Try it: Transcribe each line of source text in the material below precisely as it appears. Omit the pictures from your answer.

Exercise inputs:
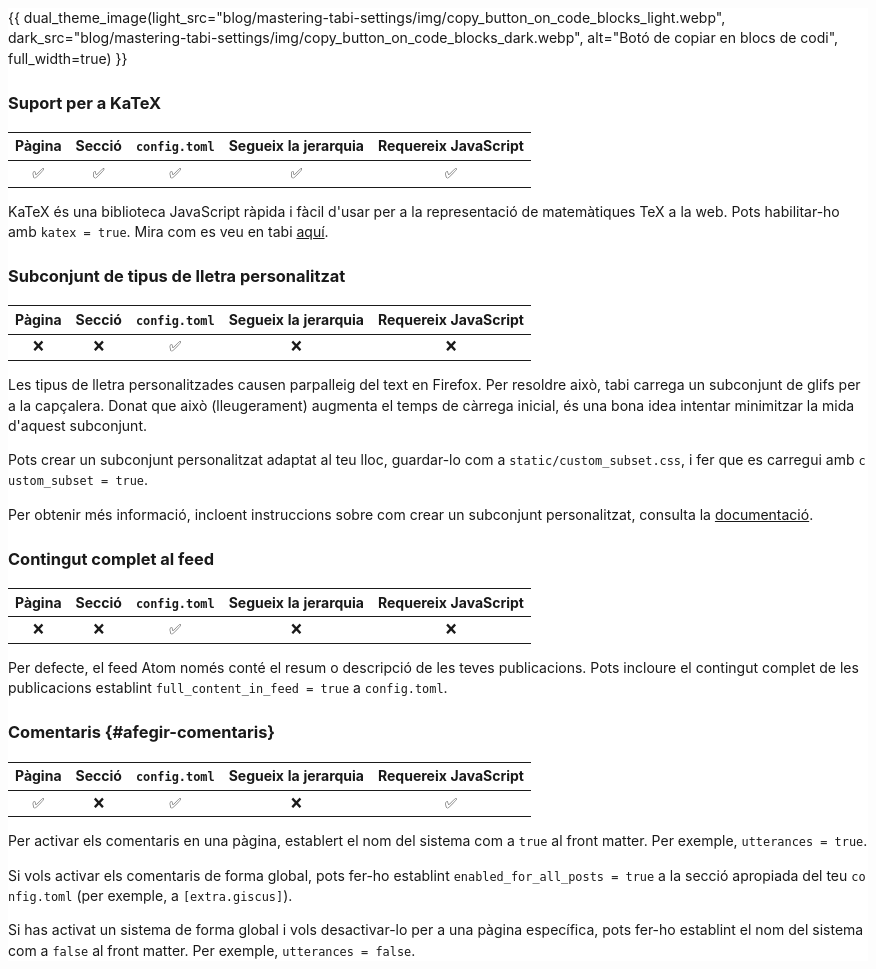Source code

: {{ dual_theme_image(light_src="blog/mastering-tabi-settings/img/copy_button_on_code_blocks_light.webp", dark_src="blog/mastering-tabi-settings/img/copy_button_on_code_blocks_dark.webp", alt="Botó de copiar en blocs de codi", full_width=true) }}

### Suport per a KaTeX

| Pàgina | Secció | `config.toml` | Segueix la jerarquia | Requereix JavaScript |
|:------:|:------:|:-------------:|:------------------:|:--------------------:|
|   ✅   |   ✅   |      ✅       |        ✅          |          ✅          |

KaTeX és una biblioteca JavaScript ràpida i fàcil d'usar per a la representació de matemàtiques TeX a la web. Pots habilitar-ho amb `katex = true`. Mira com es veu en tabi [aquí](/ca/blog/markdown/#katex).

### Subconjunt de tipus de lletra personalitzat

| Pàgina | Secció | `config.toml` | Segueix la jerarquia | Requereix JavaScript |
|:------:|:------:|:-------------:|:------------------:|:--------------------:|
|   ❌   |   ❌   |      ✅       |        ❌          |          ❌          |

Les tipus de lletra personalitzades causen parpalleig del text en Firefox. Per resoldre això, tabi carrega un subconjunt de glifs per a la capçalera. Donat que això (lleugerament) augmenta el temps de càrrega inicial, és una bona idea intentar minimitzar la mida d'aquest subconjunt.

Pots crear un subconjunt personalitzat adaptat al teu lloc, guardar-lo com a `static/custom_subset.css`, i fer que es carregui amb `custom_subset = true`.

Per obtenir més informació, incloent instruccions sobre com crear un subconjunt personalitzat, consulta la [documentació](/ca/blog/custom-font-subset/).

### Contingut complet al feed

| Pàgina | Secció | `config.toml` | Segueix la jerarquia | Requereix JavaScript |
|:------:|:-------:|:-------------:|:-------------------:|:-------------------:|
|   ❌   |   ❌   |      ✅       |         ❌          |         ❌          |

Per defecte, el feed Atom només conté el resum o descripció de les teves publicacions. Pots incloure el contingut complet de les publicacions establint `full_content_in_feed = true` a `config.toml`.

### Comentaris {#afegir-comentaris}

| Pàgina | Secció | `config.toml` | Segueix la jerarquia | Requereix JavaScript |
|:------:|:-------:|:-------------:|:-------------------:|:-------------------:|
|   ✅   |   ❌   |      ✅       |         ❌          |         ✅          |

Per activar els comentaris en una pàgina, establert el nom del sistema com a `true` al front matter. Per exemple, `utterances = true`.

Si vols activar els comentaris de forma global, pots fer-ho establint `enabled_for_all_posts = true` a la secció apropiada del teu `config.toml` (per exemple, a `[extra.giscus]`).

Si has activat un sistema de forma global i vols desactivar-lo per a una pàgina específica, pots fer-ho establint el nom del sistema com a `false` al front matter. Per exemple, `utterances = false`.


[^1]: Si estàs utilitzant un repositori Git remot, potser voldràs automatitzar el procés d'actualització del camp `updated`. Aquí tens una guia per a això: [Zola Git Hook: actualitzant les dates de les publicacions](https://osc.garden/ca/blog/zola-date-git-hook/).
[^2]: Per a codificar el teu correu electrònic en base64 pots utilitzar [eines en línia](https://www.base64encode.org/) o, al teu terminal, executar: `printf 'mail@example.com' | base64`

Solved exercise:
Source code

: {{ dual_theme_image(light_src="blog/mastering-tabi-settings/img/copy_button_on_code_blocks_light.webp", dark_src="blog/mastering-tabi-settings/img/copy_button_on_code_blocks_dark.webp", alt="Botó de copiar en blocs de codi", full_width=true) }}

### Suport per a KaTeX

| Pàgina | Secció | `config.toml` | Segueix la jerarquia | Requereix JavaScript |
|:------:|:------:|:-------------:|:------------------:|:--------------------:|
|   ✅   |   ✅   |      ✅       |        ✅          |          ✅          |

KaTeX és una biblioteca JavaScript ràpida i fàcil d'usar per a la representació de matemàtiques TeX a la web. Pots habilitar-ho amb `katex = true`. Mira com es veu en tabi [aquí](/ca/blog/markdown/#katex).

### Subconjunt de tipus de lletra personalitzat

| Pàgina | Secció | `config.toml` | Segueix la jerarquia | Requereix JavaScript |
|:------:|:------:|:-------------:|:------------------:|:--------------------:|
|   ❌   |   ❌   |      ✅       |        ❌          |          ❌          |

Les tipus de lletra personalitzades causen parpalleig del text en Firefox. Per resoldre això, tabi carrega un subconjunt de glifs per a la capçalera. Donat que això (lleugerament) augmenta el temps de càrrega inicial, és una bona idea intentar minimitzar la mida d'aquest subconjunt.

Pots crear un subconjunt personalitzat adaptat al teu lloc, guardar-lo com a `static/custom_subset.css`, i fer que es carregui amb `custom_subset = true`.

Per obtenir més informació, incloent instruccions sobre com crear un subconjunt personalitzat, consulta la [documentació](/ca/blog/custom-font-subset/).

### Contingut complet al feed

| Pàgina | Secció | `config.toml` | Segueix la jerarquia | Requereix JavaScript |
|:------:|:-------:|:-------------:|:-------------------:|:-------------------:|
|   ❌   |   ❌   |      ✅       |         ❌          |         ❌          |

Per defecte, el feed Atom només conté el resum o descripció de les teves publicacions. Pots incloure el contingut complet de les publicacions establint `full_content_in_feed = true` a `config.toml`.

### Comentaris {#afegir-comentaris}

| Pàgina | Secció | `config.toml` | Segueix la jerarquia | Requereix JavaScript |
|:------:|:-------:|:-------------:|:-------------------:|:-------------------:|
|   ✅   |   ❌   |      ✅       |         ❌          |         ✅          |

Per activar els comentaris en una pàgina, establert el nom del sistema com a `true` al front matter. Per exemple, `utterances = true`.

Si vols activar els comentaris de forma global, pots fer-ho establint `enabled_for_all_posts = true` a la secció apropiada del teu `config.toml` (per exemple, a `[extra.giscus]`).

Si has activat un sistema de forma global i vols desactivar-lo per a una pàgina específica, pots fer-ho establint el nom del sistema com a `false` al front matter. Per exemple, `utterances = false`.


[^1]: Si estàs utilitzant un repositori Git remot, potser voldràs automatitzar el procés d'actualització del camp `updated`. Aquí tens una guia per a això: [Zola Git Hook: actualitzant les dates de les publicacions](https://osc.garden/ca/blog/zola-date-git-hook/).
[^2]: Per a codificar el teu correu electrònic en base64 pots utilitzar [eines en línia](https://www.base64encode.org/) o, al teu terminal, executar: `printf 'mail@example.com' | base64`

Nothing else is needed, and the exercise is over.